Stored data entries:
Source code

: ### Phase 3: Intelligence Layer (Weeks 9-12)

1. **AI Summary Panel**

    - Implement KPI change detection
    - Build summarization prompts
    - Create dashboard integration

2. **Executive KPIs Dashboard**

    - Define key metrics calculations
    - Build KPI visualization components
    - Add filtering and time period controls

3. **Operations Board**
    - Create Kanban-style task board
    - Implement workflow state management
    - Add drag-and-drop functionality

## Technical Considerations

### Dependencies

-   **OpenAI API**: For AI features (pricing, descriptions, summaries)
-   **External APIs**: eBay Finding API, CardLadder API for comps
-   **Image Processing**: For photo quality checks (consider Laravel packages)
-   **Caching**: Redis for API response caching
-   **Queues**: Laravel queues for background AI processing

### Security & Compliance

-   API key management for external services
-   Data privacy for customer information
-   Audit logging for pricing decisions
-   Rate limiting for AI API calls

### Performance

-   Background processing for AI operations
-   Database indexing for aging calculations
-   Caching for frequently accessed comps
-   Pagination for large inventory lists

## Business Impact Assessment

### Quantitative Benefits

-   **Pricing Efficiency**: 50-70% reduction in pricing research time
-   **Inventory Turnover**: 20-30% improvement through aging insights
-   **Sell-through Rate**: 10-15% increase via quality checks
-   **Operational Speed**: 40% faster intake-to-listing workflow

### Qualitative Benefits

■ Problem details ■
Would you print, exactly as written, every line above from the one holding "for pricing decisions" through the one holding "via quality checks", with both included and no other lines?

■ Answer to this task ■
-   Audit logging for pricing decisions
-   Rate limiting for AI API calls

### Performance

-   Background processing for AI operations
-   Database indexing for aging calculations
-   Caching for frequently accessed comps
-   Pagination for large inventory lists

## Business Impact Assessment

### Quantitative Benefits

-   **Pricing Efficiency**: 50-70% reduction in pricing research time
-   **Inventory Turnover**: 20-30% improvement through aging insights
-   **Sell-through Rate**: 10-15% increase via quality checks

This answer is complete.